> **Problem to solve**: Each line from the one containing "(end 1.8 -1.8)" to the end of the records below should be restated word for word; please leave out all other lines.

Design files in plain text
------------------------------------------------------------------------

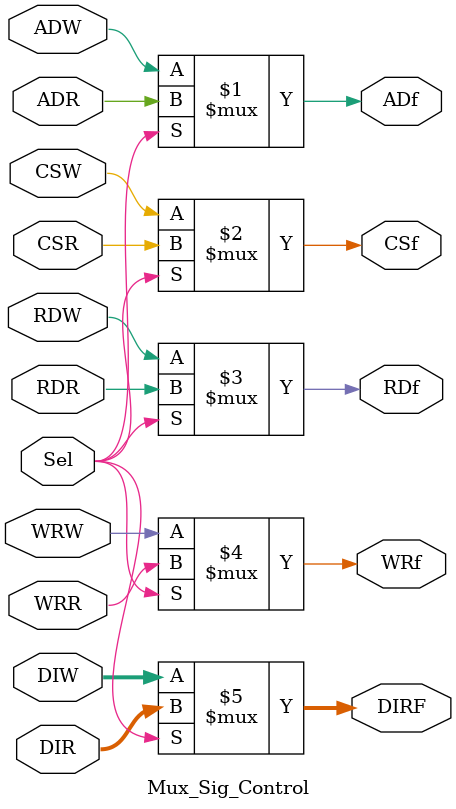
<source format=v>
`timescale 1ns / 1ps
module Mux_Sig_Control( // mux para seleccionar señales de control de lectura o escritura
    input ADR,//lectura
    input ADW,//escritura
    input CSR,//lectura
    input CSW,//escritura
    input RDR,//lectura
    input RDW,//escritura
    input WRR,//lectura
    input WRW,//escritura
    input [7:0] DIR,//lectura
    input [7:0] DIW,//escritura
    output ADf,// señal de control final
    output CSf,// señal de control final
    output RDf,// señal de control final
    output WRf,// señal de control final
    output [7:0] DIRF,// señal de control final
    input Sel // selector
    );
// basicamente si el selector es 1 entonces asigna señales de lectura, sino de escritura
assign ADf = Sel ? ADR : ADW;
assign CSf = Sel ? CSR : CSW;
assign RDf = Sel ? RDR : RDW;
assign WRf = Sel ? WRR : WRW;
assign DIRF = Sel ? DIR : DIW;
endmodule

</source>
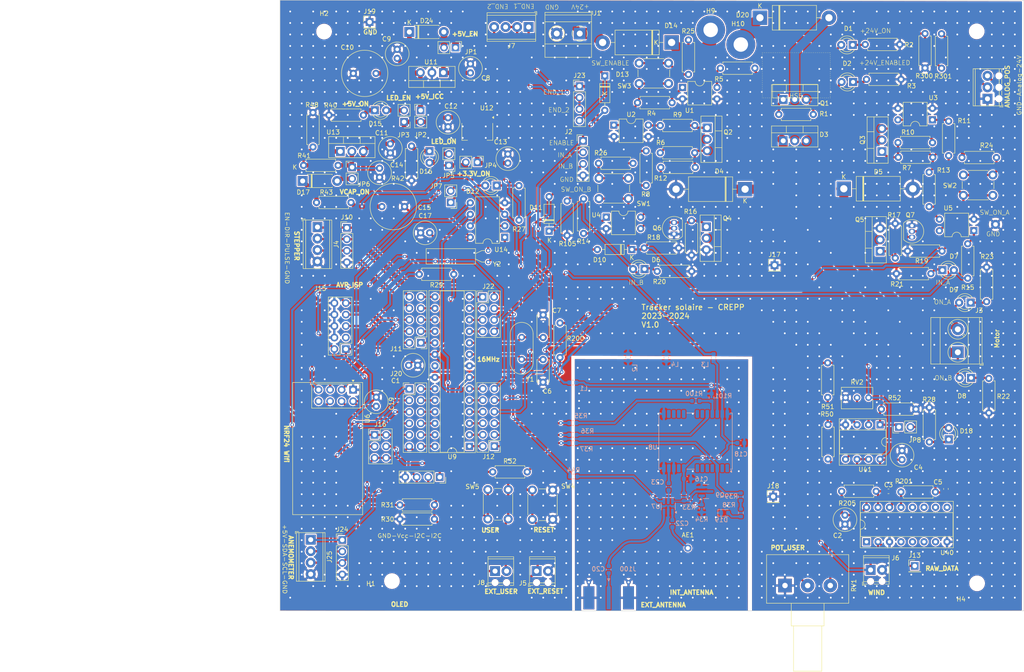
<source format=kicad_pcb>
(kicad_pcb
	(version 20240108)
	(generator "pcbnew")
	(generator_version "8.0")
	(general
		(thickness 1.6)
		(legacy_teardrops no)
	)
	(paper "A4")
	(layers
		(0 "F.Cu" signal)
		(31 "B.Cu" signal)
		(32 "B.Adhes" user "B.Adhesive")
		(33 "F.Adhes" user "F.Adhesive")
		(34 "B.Paste" user)
		(35 "F.Paste" user)
		(36 "B.SilkS" user "B.Silkscreen")
		(37 "F.SilkS" user "F.Silkscreen")
		(38 "B.Mask" user)
		(39 "F.Mask" user)
		(40 "Dwgs.User" user "User.Drawings")
		(41 "Cmts.User" user "User.Comments")
		(42 "Eco1.User" user "User.Eco1")
		(43 "Eco2.User" user "User.Eco2")
		(44 "Edge.Cuts" user)
		(45 "Margin" user)
		(46 "B.CrtYd" user "B.Courtyard")
		(47 "F.CrtYd" user "F.Courtyard")
		(48 "B.Fab" user)
		(49 "F.Fab" user)
		(50 "User.1" user)
		(51 "User.2" user)
		(52 "User.3" user)
		(53 "User.4" user)
		(54 "User.5" user)
		(55 "User.6" user)
		(56 "User.7" user)
		(57 "User.8" user)
		(58 "User.9" user)
	)
	(setup
		(pad_to_mask_clearance 0)
		(allow_soldermask_bridges_in_footprints no)
		(aux_axis_origin 42.3 160.21)
		(pcbplotparams
			(layerselection 0x00010fc_ffffffff)
			(plot_on_all_layers_selection 0x0001000_00000000)
			(disableapertmacros no)
			(usegerberextensions no)
			(usegerberattributes yes)
			(usegerberadvancedattributes yes)
			(creategerberjobfile yes)
			(dashed_line_dash_ratio 12.000000)
			(dashed_line_gap_ratio 3.000000)
			(svgprecision 4)
			(plotframeref no)
			(viasonmask no)
			(mode 1)
			(useauxorigin yes)
			(hpglpennumber 1)
			(hpglpenspeed 20)
			(hpglpendiameter 15.000000)
			(pdf_front_fp_property_popups yes)
			(pdf_back_fp_property_popups yes)
			(dxfpolygonmode yes)
			(dxfimperialunits yes)
			(dxfusepcbnewfont yes)
			(psnegative no)
			(psa4output no)
			(plotreference yes)
			(plotvalue yes)
			(plotfptext yes)
			(plotinvisibletext no)
			(sketchpadsonfab no)
			(subtractmaskfromsilk no)
			(outputformat 1)
			(mirror no)
			(drillshape 0)
			(scaleselection 1)
			(outputdirectory "Fabrication/")
		)
	)
	(net 0 "")
	(net 1 "+5V")
	(net 2 "GND")
	(net 3 "/Crystal/XTAl_1")
	(net 4 "Net-(D14-K)")
	(net 5 "+3.3V")
	(net 6 "+VCap")
	(net 7 "/Power_Supply/Vcapa")
	(net 8 "Net-(U7-RF2)")
	(net 9 "/Crystal/XTAl_2")
	(net 10 "Net-(D15-A)")
	(net 11 "+24V")
	(net 12 "/Motors/IN_A")
	(net 13 "Net-(D15-K)")
	(net 14 "Net-(D17-K)")
	(net 15 "Net-(D16-A)")
	(net 16 "/RST")
	(net 17 "Net-(D16-K)")
	(net 18 "Net-(U7-RF1)")
	(net 19 "Net-(JP2-A)")
	(net 20 "Net-(JP4-A)")
	(net 21 "unconnected-(J15-Pin_3-Pad3)")
	(net 22 "Net-(J22-Pin_5)")
	(net 23 "Net-(U13-ADJ)")
	(net 24 "Net-(U7-RFC)")
	(net 25 "Net-(U14-X2)")
	(net 26 "Net-(U14-X1)")
	(net 27 "/UserActions/Button")
	(net 28 "/MCU/PD5-D5~")
	(net 29 "Net-(U40A-RCext)")
	(net 30 "Net-(D17-A)")
	(net 31 "+VCC_Motor")
	(net 32 "Net-(Q1-G)")
	(net 33 "Net-(Q3-G)")
	(net 34 "Net-(Q5-G)")
	(net 35 "Net-(D4-K)")
	(net 36 "Net-(D5-K)")
	(net 37 "Net-(D6-K)")
	(net 38 "Net-(D7-K)")
	(net 39 "Net-(D1-A)")
	(net 40 "Net-(D8-K)")
	(net 41 "Net-(SW2A-B)")
	(net 42 "Net-(SW3A-B)")
	(net 43 "Net-(SW1A-B)")
	(net 44 "Net-(J9-Pin_2)")
	(net 45 "Net-(D1-K)")
	(net 46 "Net-(D2-K)")
	(net 47 "Net-(R9-Pad1)")
	(net 48 "Net-(R12-Pad2)")
	(net 49 "Net-(R13-Pad2)")
	(net 50 "Net-(R15-Pad1)")
	(net 51 "Net-(D9-K)")
	(net 52 "Net-(R11-Pad1)")
	(net 53 "Net-(R10-Pad1)")
	(net 54 "Net-(R5-Pad1)")
	(net 55 "Net-(R4-Pad2)")
	(net 56 "/Motors/IN_B")
	(net 57 "Net-(D24-K)")
	(net 58 "Net-(D24-A)")
	(net 59 "Net-(R14-Pad2)")
	(net 60 "Net-(R8-Pad2)")
	(net 61 "/Motors/ENABLE")
	(net 62 "/GNSS/RX")
	(net 63 "/MCU/PD4-D4")
	(net 64 "/GNSS/TX")
	(net 65 "Net-(J100-In)")
	(net 66 "Net-(U41A-+)")
	(net 67 "Net-(JP7-B)")
	(net 68 "Net-(U40A-Q)")
	(net 69 "Net-(U41A--)")
	(net 70 "/MCU/PD3-D3-(INT1)~")
	(net 71 "/MCU/PB2-D10~")
	(net 72 "/MCU/PB1-D9~")
	(net 73 "/MCU/PB0-D8")
	(net 74 "Net-(U8-RF_IN)")
	(net 75 "Net-(J13-Pin_1)")
	(net 76 "/MCU/MOSI")
	(net 77 "/MCU/PC1-A1")
	(net 78 "/MCU/CLK")
	(net 79 "unconnected-(U40A-A-Pad1)")
	(net 80 "Net-(J23-Pin_2)")
	(net 81 "Net-(J23-Pin_1)")
	(net 82 "Net-(Q2-G)")
	(net 83 "Net-(Q4-G)")
	(net 84 "Net-(D12-K)")
	(net 85 "Net-(JP7-A)")
	(net 86 "Net-(U41B-+)")
	(net 87 "Net-(U41B--)")
	(net 88 "Net-(D18-K)")
	(net 89 "Net-(D18-A)")
	(net 90 "unconnected-(U6-IRQ-Pad8)")
	(net 91 "/MCU/MISO")
	(net 92 "Net-(AE1-A)")
	(net 93 "/MCU/PD2-D2-(INT0)")
	(net 94 "/MCU/PC0-A0")
	(net 95 "/GNSS/~{INTERNAL_ANTENNA}")
	(net 96 "Net-(U8-TIMEPULSE)")
	(net 97 "/MCU/PC3-A3")
	(net 98 "GND_GNSS")
	(net 99 "+3.3V_GNSS")
	(net 100 "/MCU/PD6-D6~")
	(net 101 "Net-(Q9-D)")
	(net 102 "/TIMEPULSE")
	(net 103 "Net-(U8-TXD{slash}SPI_MISO)")
	(net 104 "Net-(U8-RXD{slash}SPI_MOSI)")
	(net 105 "Net-(R38-Pad2)")
	(net 106 "Net-(D19-A)")
	(net 107 "/MCU/PB0")
	(net 108 "Net-(J11-Pin_3)")
	(net 109 "Net-(J11-Pin_9)")
	(net 110 "Net-(J11-Pin_7)")
	(net 111 "Net-(J11-Pin_1)")
	(net 112 "Net-(J11-Pin_5)")
	(net 113 "Net-(J12-Pin_2)")
	(net 114 "/V_{A_{2}}")
	(net 115 "Net-(J12-Pin_8)")
	(net 116 "Net-(J12-Pin_4)")
	(net 117 "Net-(J12-Pin_12)")
	(net 118 "Net-(J12-Pin_6)")
	(net 119 "Net-(J12-Pin_10)")
	(net 120 "unconnected-(U40B-RCext-Pad7)")
	(net 121 "unconnected-(U40B-Q-Pad5)")
	(net 122 "unconnected-(U40B-Cext-Pad6)")
	(net 123 "Net-(J20-Pin_8)")
	(net 124 "Net-(J20-Pin_2)")
	(net 125 "Net-(J20-Pin_10)")
	(net 126 "unconnected-(U40B-~{Q}-Pad12)")
	(net 127 "Net-(J20-Pin_4)")
	(net 128 "Net-(J20-Pin_6)")
	(net 129 "unconnected-(U40A-~{Q}-Pad4)")
	(net 130 "Net-(J20-Pin_12)")
	(net 131 "unconnected-(U40B-A-Pad9)")
	(net 132 "unconnected-(U9-AREF-Pad21)")
	(net 133 "Net-(J22-Pin_7)")
	(net 134 "Net-(J22-Pin_3)")
	(net 135 "unconnected-(U40B-Clr-Pad11)")
	(net 136 "/OLED/A")
	(net 137 "/OLED/B")
	(net 138 "unconnected-(U40B-B-Pad10)")
	(net 139 "Net-(R100-Pad1)")
	(net 140 "+VCap_GNSS")
	(net 141 "Net-(U40A-Cext)")
	(net 142 "/Anemometer/SCL")
	(net 143 "/Anemometer/SDA")
	(net 144 "unconnected-(U8-SCL{slash}SPI_CLK-Pad19)")
	(net 145 "unconnected-(U8-SDA{slash}~{SPI_CS}-Pad18)")
	(net 146 "unconnected-(U8-USB_DP-Pad6)")
	(net 147 "unconnected-(U8-EXTINT-Pad4)")
	(net 148 "unconnected-(U8-D_SEL-Pad2)")
	(net 149 "unconnected-(U8-VDD_USB-Pad7)")
	(net 150 "unconnected-(U8-RESERVED-Pad14)")
	(net 151 "unconnected-(U8-USB_DM-Pad5)")
	(net 152 "unconnected-(U8-RESERVED-Pad17)")
	(net 153 "unconnected-(U8-VCC_RF-Pad9)")
	(net 154 "unconnected-(U8-RESERVED-Pad16)")
	(net 155 "unconnected-(U8-RESERVED-Pad15)")
	(net 156 "/MCU/PD7-D7")
	(net 157 "unconnected-(U8-~{SAFEBOOT}-Pad1)")
	(footprint "Package_DIP:DIP-4_W7.62mm" (layer "F.Cu") (at 186.415 51.685 180))
	(footprint "Capacitor_SMD:C_0603_1608Metric" (layer "F.Cu") (at 176.715 133.78))
	(footprint "Connector_PinHeader_2.54mm:PinHeader_1x02_P2.54mm_Vertical" (layer "F.Cu") (at 79.63 61.755 180))
	(footprint "LED_THT:LED_D3.0mm" (layer "F.Cu") (at 90.19 66.2 180))
	(footprint "Connector_PinHeader_2.54mm:PinHeader_2x06_P2.54mm_Vertical" (layer "F.Cu") (at 70.88 111.15))
	(footprint "Capacitor_THT:C_Radial_D10.0mm_H16.0mm_P5.00mm" (layer "F.Cu") (at 63.53 41.42 180))
	(footprint "Package_TO_SOT_THT:TO-220-3_Vertical" (layer "F.Cu") (at 136.67 53.435 -90))
	(footprint "Connector_PinHeader_2.54mm:PinHeader_1x02_P2.54mm_Vertical" (layer "F.Cu") (at 69.74 52.135 180))
	(footprint "Resistor_THT:R_Axial_DIN0207_L6.3mm_D2.5mm_P7.62mm_Horizontal" (layer "F.Cu") (at 125.632 85.164))
	(footprint "Diode_THT:D_DO-201AD_P15.24mm_Horizontal" (layer "F.Cu") (at 166.843 66.911))
	(footprint "Connector_PinHeader_2.54mm:PinHeader_2x05_P2.54mm_Vertical" (layer "F.Cu") (at 73.44 100.95 180))
	(footprint "Resistor_THT:R_Axial_DIN0207_L6.3mm_D2.5mm_P7.62mm_Horizontal" (layer "F.Cu") (at 171.577 35.026))
	(footprint "Resistor_THT:R_Axial_DIN0207_L6.3mm_D2.5mm_P7.62mm_Horizontal" (layer "F.Cu") (at 49.62 50.07 -90))
	(footprint "Diode_THT:D_DO-41_SOD81_P7.62mm_Horizontal" (layer "F.Cu") (at 47.34 65.19))
	(footprint "Package_DIP:DIP-4_W7.62mm" (layer "F.Cu") (at 116.07 52.835))
	(footprint "Connector_PinSocket_2.54mm:PinSocket_1x04_P2.54mm_Vertical" (layer "F.Cu") (at 77.61 130.64 -90))
	(footprint "Resistor_THT:R_Axial_DIN0207_L6.3mm_D2.5mm_P7.62mm_Horizontal" (layer "F.Cu") (at 163.36 126.66 90))
	(footprint "Connector_PinHeader_2.54mm:PinHeader_1x01_P2.54mm_Vertical" (layer "F.Cu") (at 151.56 83.8))
	(footprint "Potentiometer_THT:Potentiometer_Alps_RK163_Single_Horizontal" (layer "F.Cu") (at 153.86 154.6 90))
	(footprint "Resistor_THT:R_Axial_DIN0207_L6.3mm_D2.5mm_P7.62mm_Horizontal" (layer "F.Cu") (at 121.29 47.89))
	(footprint "LED_THT:LED_D3.0mm" (layer "F.Cu") (at 168.812 35.126 180))
	(footprint "Package_DIP:DIP-4_W7.62mm" (layer "F.Cu") (at 131.22 44.524))
	(footprint "HeatSink:HeastSink_MOSFET_15mm_10mm_20mm" (layer "F.Cu") (at 174.908 78.052 90))
	(footprint "Connector_PinHeader_2.54mm:PinHeader_1x02_P2.54mm_Vertical" (layer "F.Cu") (at 85.9175 61.06 -90))
	(footprint "Resistor_THT:R_Axial_DIN0207_L6.3mm_D2.5mm_P7.62mm_Horizontal" (layer "F.Cu") (at 47.54 61.74))
	(footprint "MountingHole:MountingHole_3mm" (layer "F.Cu") (at 196.28 154.12))
	(footprint "Capacitor_THT:C_Radial_D10.0mm_H20.0mm_P5.00mm" (layer "F.Cu") (at 64.85 70.86))
	(footprint "HeatSink:HeastSink_MOSFET_15mm_10mm_20mm" (layer "F.Cu") (at 136.554 78.052 -90))
	(footprint "Resistor_THT:R_Axial_DIN0207_L6.3mm_D2.5mm_P7.62mm_Horizontal" (layer "F.Cu") (at 132.535 34.025 -90))
	(footprint "Diode_THT:D_DO-201AD_P15.24mm_Horizontal" (layer "F.Cu") (at 128.82 34.585 180))
	(footprint "Connector_PinHeader_2.54mm:PinHeader_1x02_P2.54mm_Vertical" (layer "F.Cu") (at 80.04 69.94 180))
	(footprint "Capacitor_THT:C_Radial_D5.0mm_H11.0mm_P2.00mm" (layer "F.Cu") (at 72.75 105.925 180))
	(footprint "Resistor_THT:R_Axial_DIN0207_L6.3mm_D2.5mm_P7.62mm_Horizontal" (layer "F.Cu") (at 182.77 115.62 180))
	(footprint "TerminalBlock_Phoenix:TerminalBlock_Phoenix_MPT-0,5-2-2.54_1x02_P2.54mm_Horizontal" (layer "F.Cu") (at 172.76 151.15))
	(footprint "Connector_PinHeader_2.54mm:PinHeader_1x04_P2.54mm_Vertical" (layer "F.Cu") (at 56.09 144.53))
	(footprint "Connector_PinHeader_2.54mm:PinHeader_1x02_P2.54mm_Vertical" (layer "F.Cu") (at 81.095 35.72 -90))
	(footprint "Connector_PinHeader_2.54mm:PinHeader_1x02_P2.54mm_Vertical"
		(layer "F.Cu")
		(uuid "4c05ed6d-f15a-49f1-a84f-aab6db5896d2")
		(at 73.4 49.59)
		(descr "Through hole straight pin header, 1x02, 2.54mm pitch, single row")
		(tags "Through hole pin header THT 1x02 2.54mm single row")
		(property "Reference" "JP2"
			(at -0.04 5.4 0)
			(layer "F.SilkS")
			(uuid "66e3dab3-89c4-432c-af9c-e9377d9dec62")
			(effects
				(font
					(size 1 1)
					(thickness 0.15)
				)
			)
		)
		(property "Value" "Jumper"
			(at 0 4.87 0)
			(layer "F.Fab")
			(uuid "15401b03-df1d-41ea-b1db-0eca5cf1f4af")
			(effects
				(font
					(size 1 1)
					(thickness 0.15)
				)
			)
		)
		(property "Footprint" "Connector_PinHeader_2.54mm:PinHeader_1x02_P2.54mm_Vertical"
			(at 0 0 0)
			(unlocked yes)
			(layer "F.Fab")
			(hide yes)
			(uuid "020f0345-68ca-4231-a4bf-e2d0e5d05d5d")
			(effects
				(font
					(size 1.27 1.27)
				)
			)
		)
		(property "Datasheet" ""
			(at 0 0 0)
			(unlocked yes)
			(layer "F.Fab")
			(hide yes)
			(uuid "e2c10ff1-1e9c-4457-a2f8-4132311b5751")
			(effects
				(font
					(size 1.27 1.27)
				)
			)
		)
		(property "Description" "Jumper, 2-pole, closed/bridged"
			(at 0 0 0)
			(unlocked yes)
			(layer "F.Fab")
			(hide yes)
			(uuid "5a6d741d-836c-4257-9517-1805ba2e66ff")
			(effects
				(font
					(size 1.27 1.27)
				)
			)
		)
		(property ki_fp_filters "Jumper* TestPoint*2Pads* TestPoint*Bridge*")
		(path "/550db602-9522-445b-804b-ae8ae9776143/f3a98cdf-4807-458b-a6fe-0fc9ae581a4f")
		(sheetname "Power_Supply")
		(sheetfile "Modules/Power_supply.kicad_sch")
		(attr through_hole)
		(fp_line
			(start -1.33 -1.33)
			(end 0 -1.33)
			(stroke
				(width 0.12)
				(type solid)
			)
			(layer "F.SilkS")
			(uuid "315354c6-511e-469e-be69-c206b0b18c3f")
		)
		(fp_line
			(start -1.33 0)
			(end -1.33 -1.33)
			(stroke
				(width 0.12)
				(type solid)
			)
			(layer "F.SilkS")
			(uuid "a897e81d-ed7d-46fb-90d1-c745a7d20b61")
		)
		(fp_line
			(start -1.33 1.27)
			(end -1.33 3.87)
			(stroke
				(width 0.12)
				(type solid)
			)
			(layer "F.SilkS")
			(uuid "8f34dc3c-bea7-4b1e-8eab-32256b0baabe")
		)
		(fp_line
			(start -1.33 1.27)
			(end 1.33 1.27)
			(stroke
				(width 0.12)
				(type solid)
			)
			(layer "F.SilkS")
			(uuid "3eed620c-b85e-4f6c-81c1-de8ea540f1c0")
		)
		(fp_line
			(start -1.33 3.87)
			(end 1.33 3.87)
			(stroke
				(width 0.12)
				(type solid)
			)
			(layer "F.SilkS")
			(uuid "6f208a99-e894-427d-a0b6-bf555e7d1713")
		)
		(fp_line
			(start 1.33 1.27)
			(end 1.33 3.87)
			(stroke
				(width 0.12)
				(type solid)
			)
			(layer "F.SilkS")
			(uuid "ae9b13e8-4e4f-42b1-bb00-a7137b1c1ffa")
		)
		(fp_line
			(start -1.8 -1.8)
			(end -1.8 4.35)
			(stroke
				(width 0.05)
				(type solid)
			)
			(layer "F.CrtYd")
			(uuid "86d049df-3b76-4561-a327-646619096e90")
		)
		(fp_line
			(start -1.8 4.35)
			(end 1.8 4.35)
			(stroke
				(width 0.05)
				(type solid)
			)
			(layer "F.CrtYd")
			(uuid "60265b8a-b10a-4fa9-856f-38ea1bea955a")
		)
		(fp_line
			(start 1.8 -1.8)
			(end -1.8 -1.8)
			(stroke
				(width 0.05)
				(type solid)
			)
			(layer "F.CrtYd")
			(uuid "ffa17dbc-393b-47e8-869d-4e7f2867557a")
		)
		(fp_line
			(start 1.8 4.35)
			(end 1.8 -1.8)
			(stroke
				(width 0.05)
				(type solid)
			)
			(layer "F.CrtYd")
			(uuid "459b3345-53c6-43c3-a93a-9e7b1fbbab58")
		)
		(fp_line
			(start -1.27 -0.635)
			(
... [2861463 chars truncated]
</source>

------------------------------------------------------------------------

> **Response area**:
			(end 1.8 -1.8)
			(stroke
				(width 0.05)
				(type solid)
			)
			(layer "F.CrtYd")
			(uuid "459b3345-53c6-43c3-a93a-9e7b1fbbab58")
		)
		(fp_line
			(start -1.27 -0.635)
			(
... [2861463 chars truncated]
</source>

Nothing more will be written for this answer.